There's been a big shift in how people use the web that caught up with Healthcare.gov and sister sites yesterday. You can build the most beautiful and "scalable" website for web visits, make it open source, put the code up on GitHub, talk about how innovative it is, then watch it crumble under the server strain of people trying to actually do something through your site.
Healthcare.gov's real challenge wasn't to build an alternative to a commercial CMS (content management system), it was to build an application that can handle event-oriented human behavior - for that you need the best systems engineering, not "10,000 authenticated users through GitHub" for your content delivery, as one of the Healthcare.gov contractors highlighted in this Atlantic profile of the project by Alex Howard.
Before the application process bogged down yesterday, Healthcare.gov got lots of nice gov tech insider buzz for its open source nature. But the project still had contractors on board, and based on how the service behaved on opening day of the Affordable Care Act, it could have stood a lot more testing of what people actually wanted to do with it. Kind of like Mitt Romney's Orca system on election day last November.
The Healthcare.gov site loaded fine, but trying to apply through it was kinda like buying first-time Comic-Con badges online.
Open source has changed the technology landscape for the better, underpinning many of our favorite startups. However, simply invoking it like a protection spell is no replacement for the architectural skill and planning required to pull off the systems needed for a successful Healthcare.gov launch. Health and Human Services, which managed the project, needed a little more "Puppet vs. Salt" and a little less "open" in its vernacular.
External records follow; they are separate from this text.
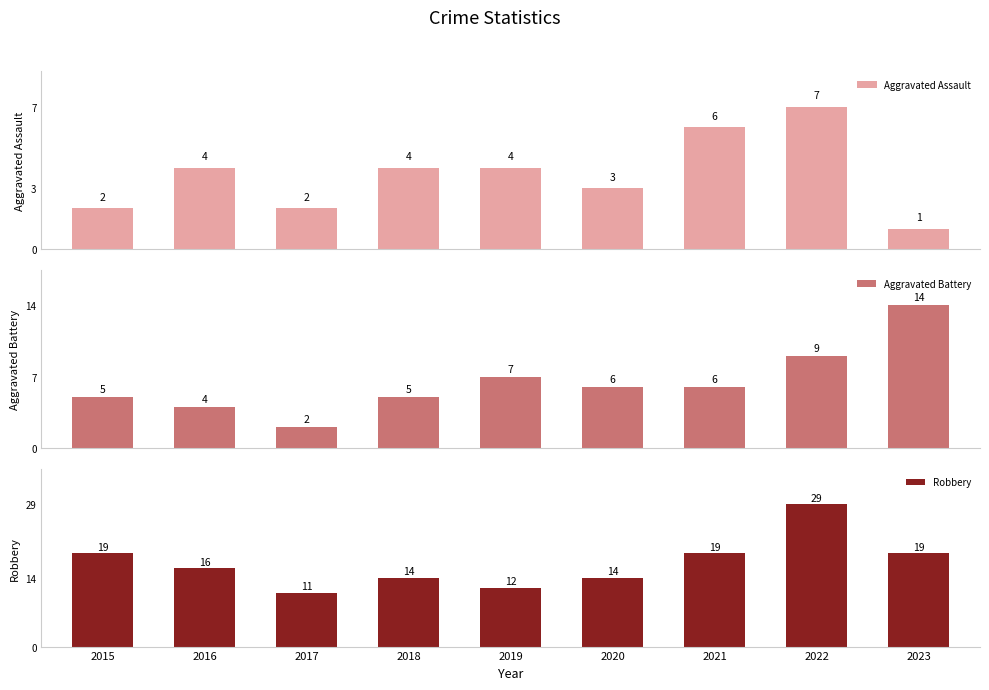

How many data points in Aggravated Assault are above 4?

2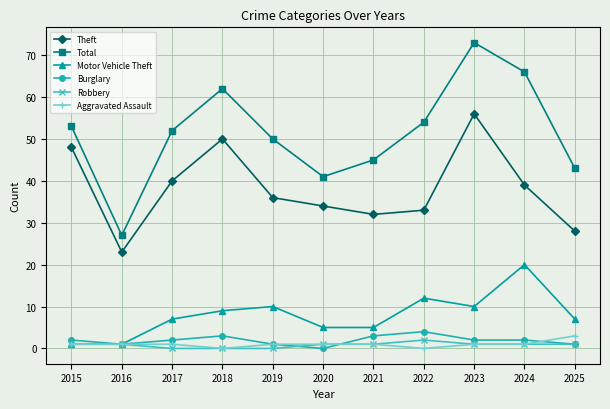

Which series has the largest total across all categories?

Total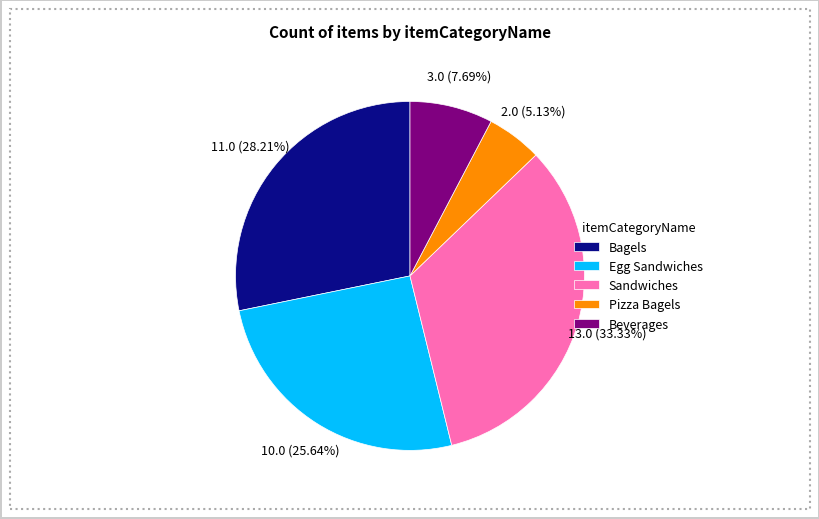

Which category has the biggest portion of the pie?

Sandwiches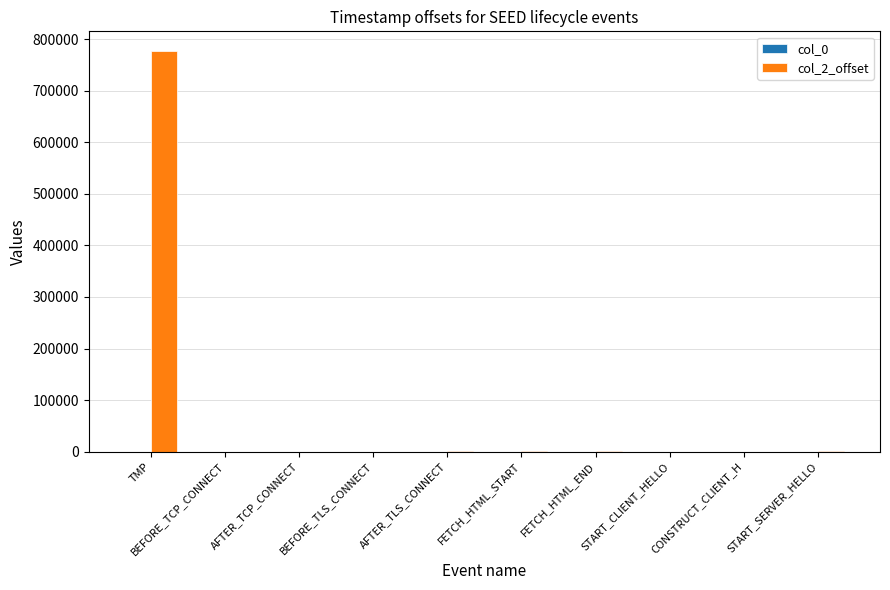

Which series has the largest total across all categories?

col_2_offset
Adapting to a web where people are participants, not viewers, is the lesson we're all learning. Web infrastructure needs to support people, not publishing.
The reaction to failures of Healthcare.gov under heavy load won't work if the discussion is about how other services fail - it has to be about building infrastructure that's designed for peak interactivity and not for views.
Choice quotes from the Atlantic profile:
Bryan Sivak, CTO at Health and Human Services: "Instead of [running] farms of application servers to handle massive load, you're basically slimming down to two. ... The way it's being built matters."
Dave Cole from HSS contractor Development Seed: "You're just talking about content. There just needs to be one server. We're going to have two, with one for backup. That's a deduction of 30 servers."
Maybe there was a lot more infrastructure work going on behind the scenes, but the project leads' obsessive focus on the content framework is telling.
Healthcare.gov's scaling challenge was never about delivering content like a really popular website, it was the peak activity challenge that Twitter faces on a regular basis. Taking interaction-based scaling challenges seriously is why Twitter is stable now and wasn't in 2009 - those are the issues HHS should have been talking about.
Few updates after a bit of Twitter fun on these issues today:
Not faulting Alex's reporting in any way here - I believe if the HHS team was really focused on the infrastructure for supporting a signup rush at the time of the Atlantic article, that dedication would have shown up in the story. The omission of that kind of discussion (read the article - the project team seems to have an almost flippant approach to back-end server architecture). I also googled around looking for commentary on that front from earlier in the life of the project.
I didn't do a detailed investigation, this is an opinion blog piece not investigative journalism. As I said above, it's quite possible there was more going on - but the fact the site had so much persistent trouble as an actual application (while it functioned fine as what we call in the biz a "brochure site") means whatever was done fell dangerously short.
Finally, if an important initiative like Healthcare.gov is going to get 2.8 million views in a day, I want everyone who wants to apply through that site to do so smoothly. My ding on "open government buzzwords" is that it's really easy to do "innovative" things with government technology and get headlines, without actually delivering for constituents.
Another update from Twitter conversation:
Alex speculates the devs and designers who built the content framework aren't to blame here.
Fair enough. I think it's fairly clear from the above that I blamed HSS and a culture of thinking that web properties are publishing applications and not designing them for interaction. It's really time to stop talking about a "front-end" and a "back-end" for any kind of website. If it doesn't scale for interaction, it doesn't scale. Twitter's infrastructure challenge isn't displaying millions of tweets, it's keeping all of them threaded in real-time.
Open source content frameworks are nice (hey, Twitter released Bootstrap!), but HHS separated that issue from the kind of services needed to effectively scale the application process. It's like building a really shiny muscle car and then giving it a weak 2-liter engine. Fully integrated applications with content delivery and scalable interaction design are really, really hard. And that's where buzzwords fall short.
Sept. 7 update:
On Saturday, I wrote about these issues on GovFresh, "The openwashing of Healthcare.gov" and cited a Reuters article that laid the project on CGI Inc., a giant federal contractor.
Today, the Wall Street Journal quoted an HHS spokeswoman and IT experts regarding flaws in the system. The article mentions CGI and also says Experian had a contract around identity verification. Based on the analyses I've read, it seems like there could be timeouts or critical delays between security question submittal and verification, which would indicate architecture issues again, not an Experian issue per se.